PROBLEM TO SOLVE. When a line in the entries below contains the word "tail", copy that line.

MATERIALS PROVIDED.
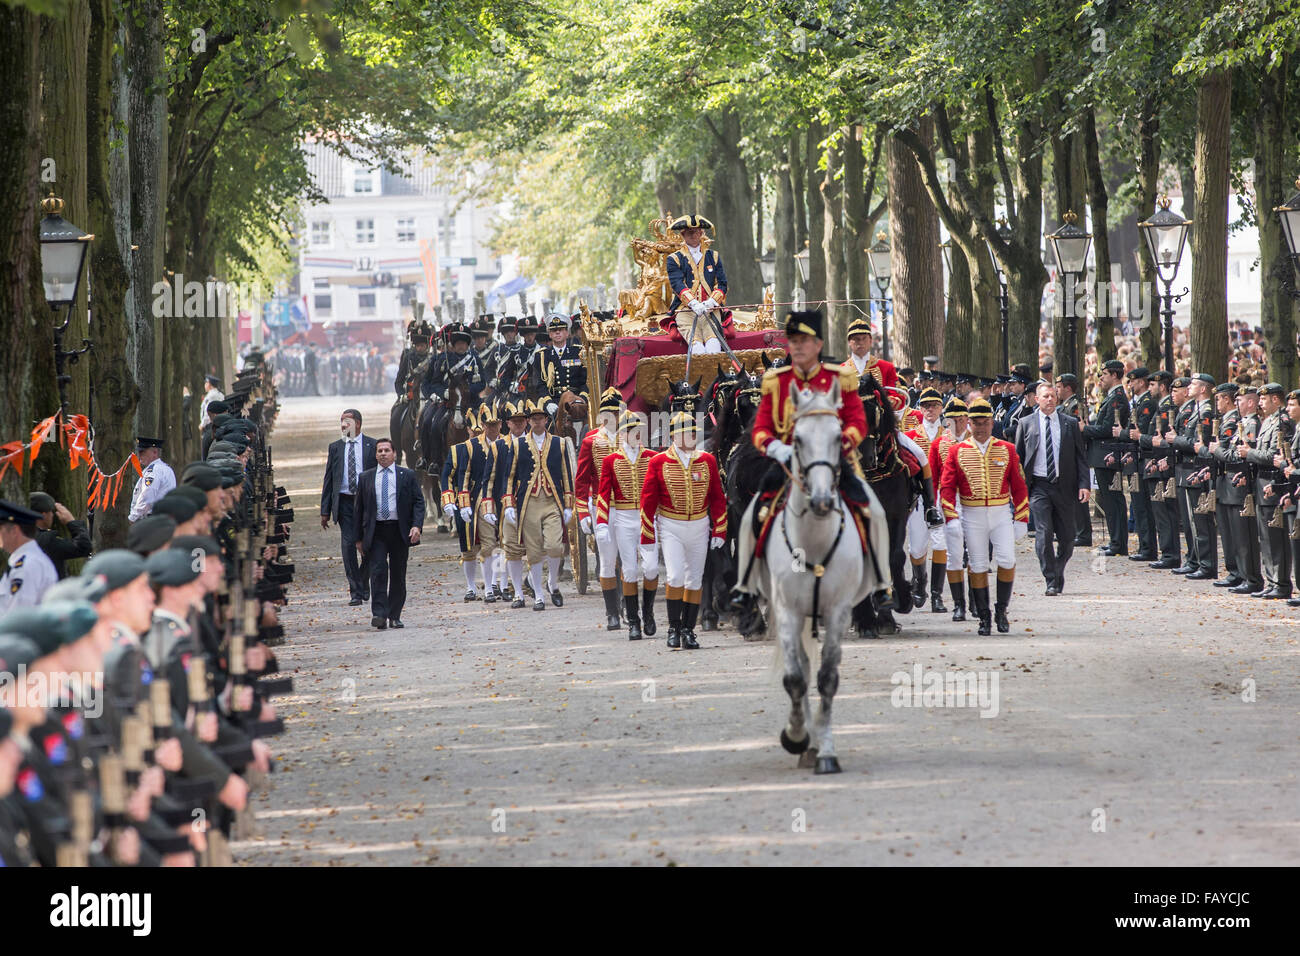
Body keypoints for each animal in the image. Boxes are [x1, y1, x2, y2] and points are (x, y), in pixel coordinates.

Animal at [759, 377, 889, 775]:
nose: (820, 501)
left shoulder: (837, 611)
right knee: (799, 666)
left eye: (837, 435)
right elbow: (795, 678)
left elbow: (827, 679)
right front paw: (796, 736)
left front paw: (826, 751)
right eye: (797, 439)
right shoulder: (786, 610)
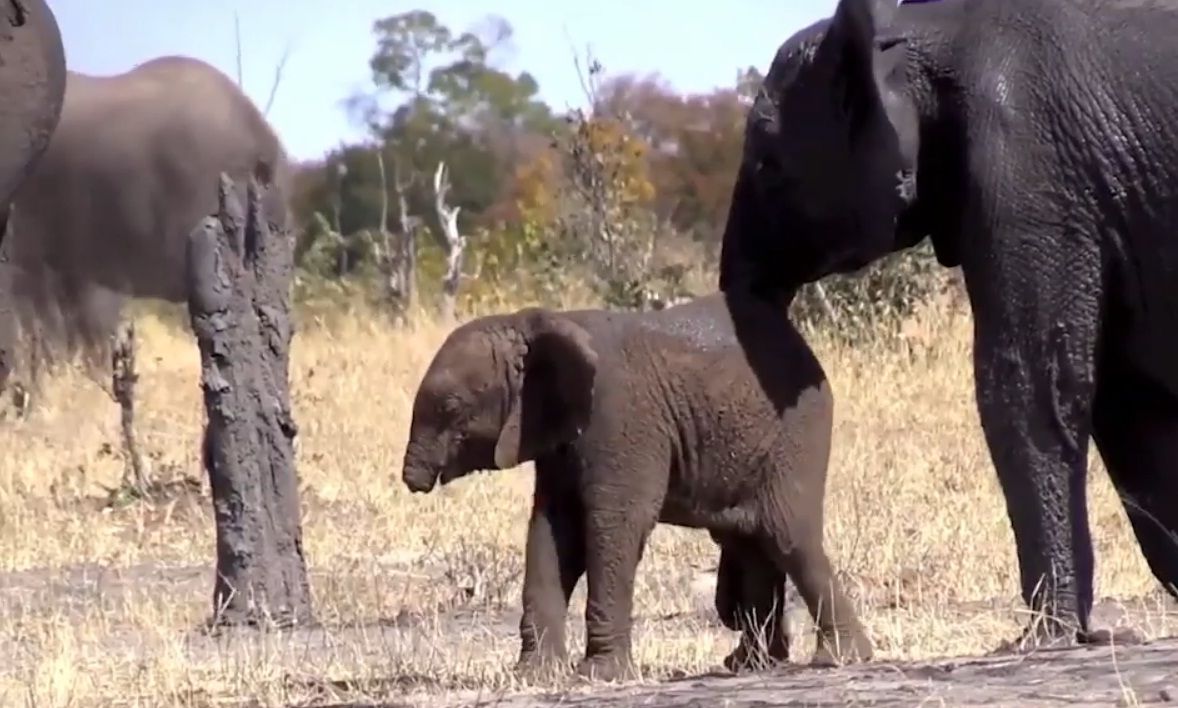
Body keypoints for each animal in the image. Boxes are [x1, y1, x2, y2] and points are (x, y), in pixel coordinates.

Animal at [400, 289, 871, 683]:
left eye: (451, 407)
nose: (412, 480)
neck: (532, 325)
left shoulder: (618, 416)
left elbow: (614, 524)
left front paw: (598, 677)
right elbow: (552, 532)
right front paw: (534, 677)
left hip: (796, 432)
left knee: (788, 535)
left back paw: (840, 659)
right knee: (751, 540)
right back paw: (750, 665)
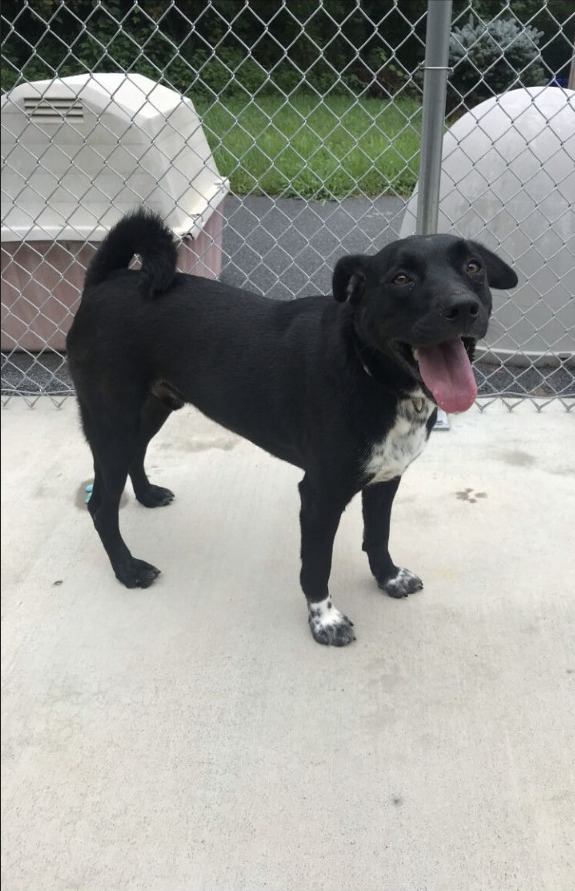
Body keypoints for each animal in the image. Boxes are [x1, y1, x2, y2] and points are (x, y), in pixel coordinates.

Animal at [66, 211, 516, 640]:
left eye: (474, 267)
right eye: (401, 278)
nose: (463, 307)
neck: (367, 368)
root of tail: (106, 280)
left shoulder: (386, 478)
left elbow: (378, 535)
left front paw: (389, 578)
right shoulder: (320, 494)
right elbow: (317, 566)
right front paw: (325, 621)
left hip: (151, 408)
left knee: (135, 456)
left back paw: (146, 495)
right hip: (113, 420)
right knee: (100, 505)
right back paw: (127, 569)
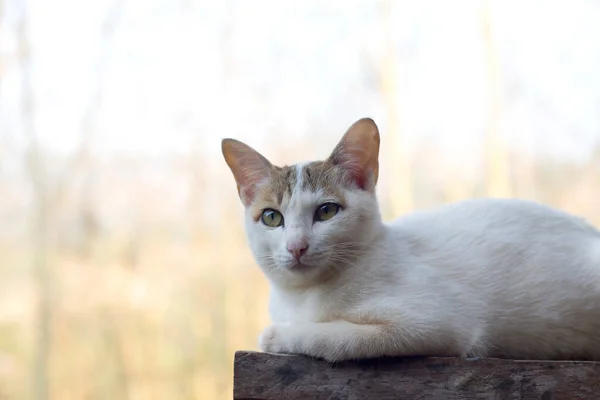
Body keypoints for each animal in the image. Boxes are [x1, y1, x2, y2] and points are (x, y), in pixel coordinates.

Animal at [220, 116, 600, 362]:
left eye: (327, 211)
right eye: (272, 217)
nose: (296, 246)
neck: (303, 297)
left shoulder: (434, 325)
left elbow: (338, 340)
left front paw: (280, 335)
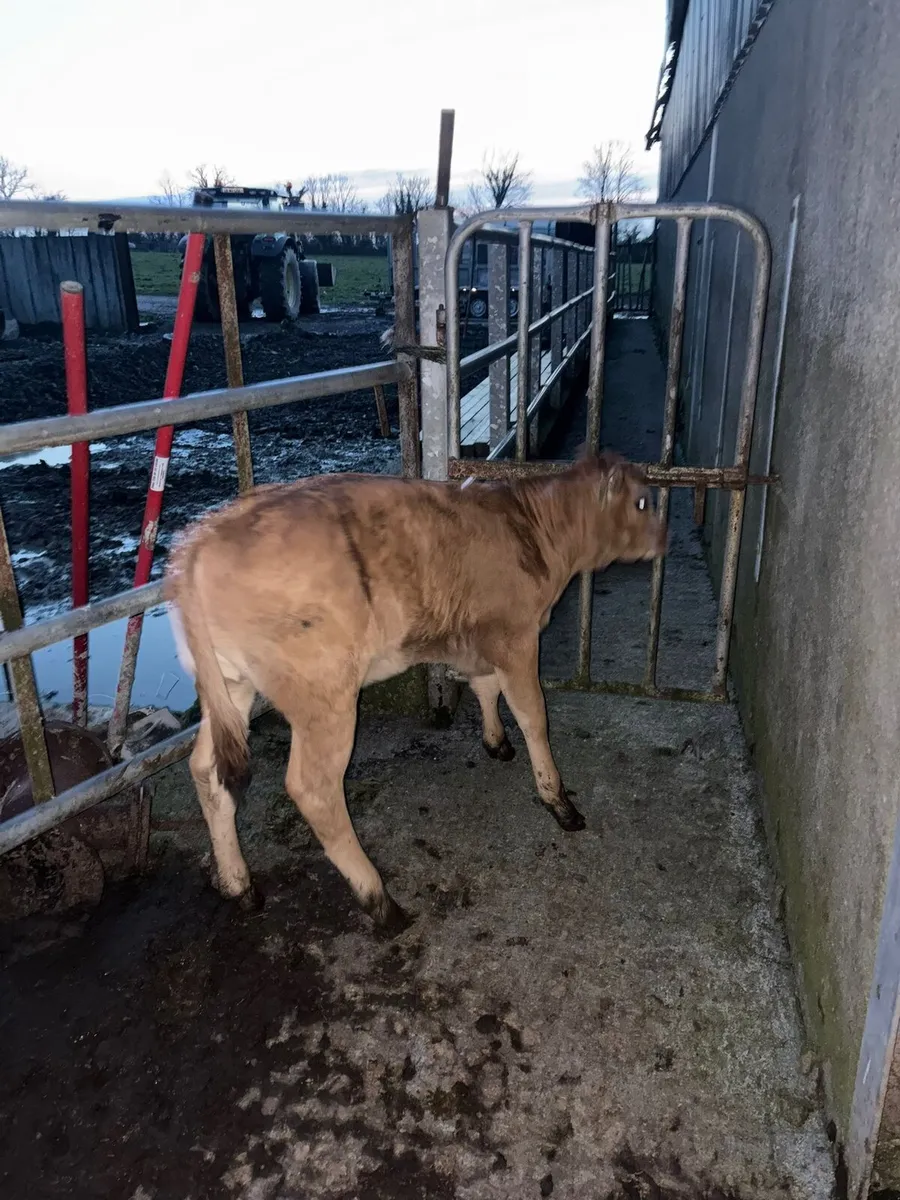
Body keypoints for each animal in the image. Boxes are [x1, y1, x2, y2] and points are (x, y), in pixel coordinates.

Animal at [164, 451, 667, 935]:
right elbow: (533, 716)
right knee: (315, 789)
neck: (534, 529)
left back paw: (239, 883)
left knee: (207, 770)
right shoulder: (516, 635)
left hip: (230, 688)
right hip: (324, 695)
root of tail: (203, 536)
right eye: (643, 502)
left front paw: (495, 741)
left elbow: (485, 686)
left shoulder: (478, 636)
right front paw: (558, 802)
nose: (665, 539)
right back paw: (380, 902)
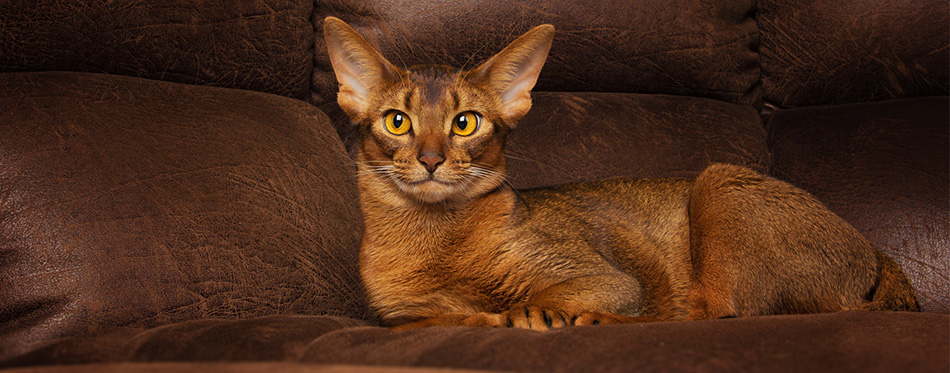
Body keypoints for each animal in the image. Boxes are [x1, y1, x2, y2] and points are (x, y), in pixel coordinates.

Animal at [324, 16, 920, 330]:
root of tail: (873, 250)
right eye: (397, 121)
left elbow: (531, 300)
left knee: (719, 316)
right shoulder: (400, 315)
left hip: (720, 182)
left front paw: (526, 316)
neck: (435, 240)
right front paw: (483, 315)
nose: (430, 159)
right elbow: (440, 317)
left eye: (465, 123)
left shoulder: (605, 280)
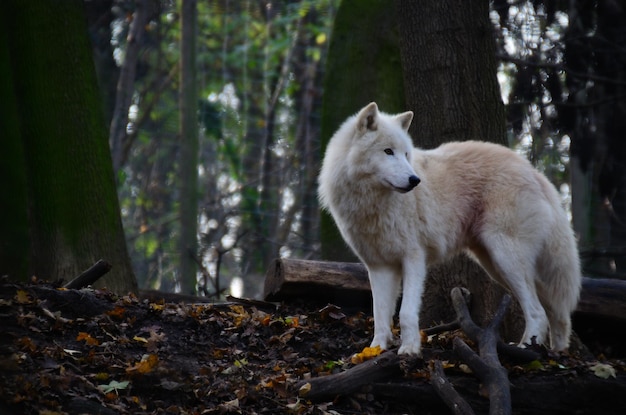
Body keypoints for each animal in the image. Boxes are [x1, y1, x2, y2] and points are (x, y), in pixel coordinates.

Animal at [316, 102, 580, 356]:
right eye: (388, 151)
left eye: (406, 154)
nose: (415, 180)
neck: (373, 204)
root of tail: (534, 171)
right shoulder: (379, 266)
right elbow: (380, 315)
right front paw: (374, 350)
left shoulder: (414, 258)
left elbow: (406, 313)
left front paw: (409, 350)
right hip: (496, 265)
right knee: (555, 310)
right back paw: (556, 351)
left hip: (505, 259)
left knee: (537, 311)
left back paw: (527, 348)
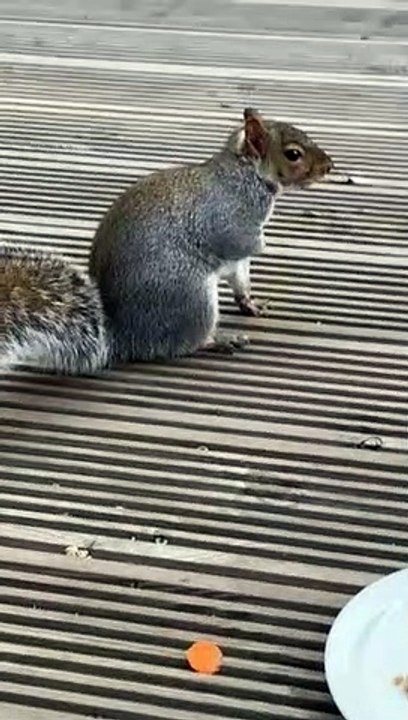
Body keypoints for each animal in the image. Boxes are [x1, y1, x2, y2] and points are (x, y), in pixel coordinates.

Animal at [0, 108, 332, 374]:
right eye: (293, 153)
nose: (329, 166)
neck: (246, 172)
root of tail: (125, 339)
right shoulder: (230, 218)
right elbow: (240, 242)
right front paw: (265, 243)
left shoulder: (238, 265)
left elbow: (241, 283)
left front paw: (251, 303)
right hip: (191, 298)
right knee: (184, 343)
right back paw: (219, 340)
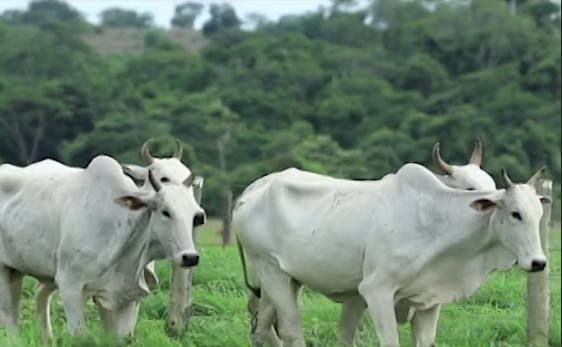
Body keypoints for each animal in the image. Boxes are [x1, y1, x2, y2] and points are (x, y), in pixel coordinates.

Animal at [0, 156, 205, 342]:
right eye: (165, 212)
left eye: (194, 215)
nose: (190, 257)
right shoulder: (70, 286)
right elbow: (79, 336)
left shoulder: (126, 296)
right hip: (4, 269)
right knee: (8, 312)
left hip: (17, 270)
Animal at [233, 164, 548, 347]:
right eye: (515, 213)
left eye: (539, 214)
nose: (539, 262)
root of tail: (248, 194)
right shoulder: (377, 290)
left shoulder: (430, 300)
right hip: (271, 272)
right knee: (290, 330)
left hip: (286, 280)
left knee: (262, 328)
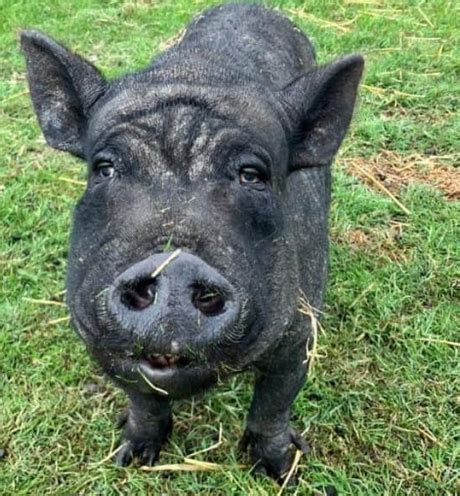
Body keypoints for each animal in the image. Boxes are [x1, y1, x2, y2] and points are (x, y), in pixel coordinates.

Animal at [20, 3, 362, 482]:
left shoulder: (301, 331)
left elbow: (274, 403)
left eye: (252, 175)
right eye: (104, 168)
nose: (175, 263)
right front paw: (130, 457)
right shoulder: (96, 336)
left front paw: (283, 471)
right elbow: (142, 400)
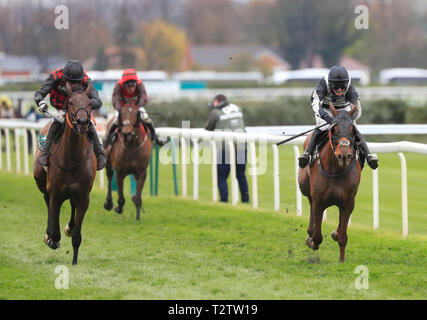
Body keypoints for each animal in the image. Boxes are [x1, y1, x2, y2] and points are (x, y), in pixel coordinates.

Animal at [33, 82, 97, 264]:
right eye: (70, 102)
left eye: (89, 104)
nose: (82, 122)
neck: (71, 159)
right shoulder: (56, 194)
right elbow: (55, 229)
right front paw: (51, 239)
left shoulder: (83, 197)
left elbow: (77, 235)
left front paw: (74, 262)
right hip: (40, 179)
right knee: (46, 200)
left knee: (72, 205)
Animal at [300, 102, 362, 262]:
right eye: (334, 129)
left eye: (352, 130)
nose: (344, 155)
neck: (335, 171)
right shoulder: (319, 201)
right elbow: (318, 236)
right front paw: (311, 241)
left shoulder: (349, 202)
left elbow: (343, 236)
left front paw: (341, 260)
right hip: (304, 185)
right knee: (309, 201)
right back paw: (310, 233)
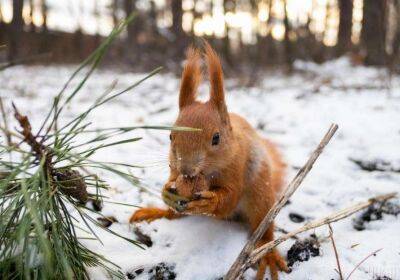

REPLY TO THE TASK.
root of tail: (106, 280)
root of tail: (203, 536)
root of tail: (873, 250)
root of tail: (534, 171)
root of tail: (125, 339)
root of tail: (248, 194)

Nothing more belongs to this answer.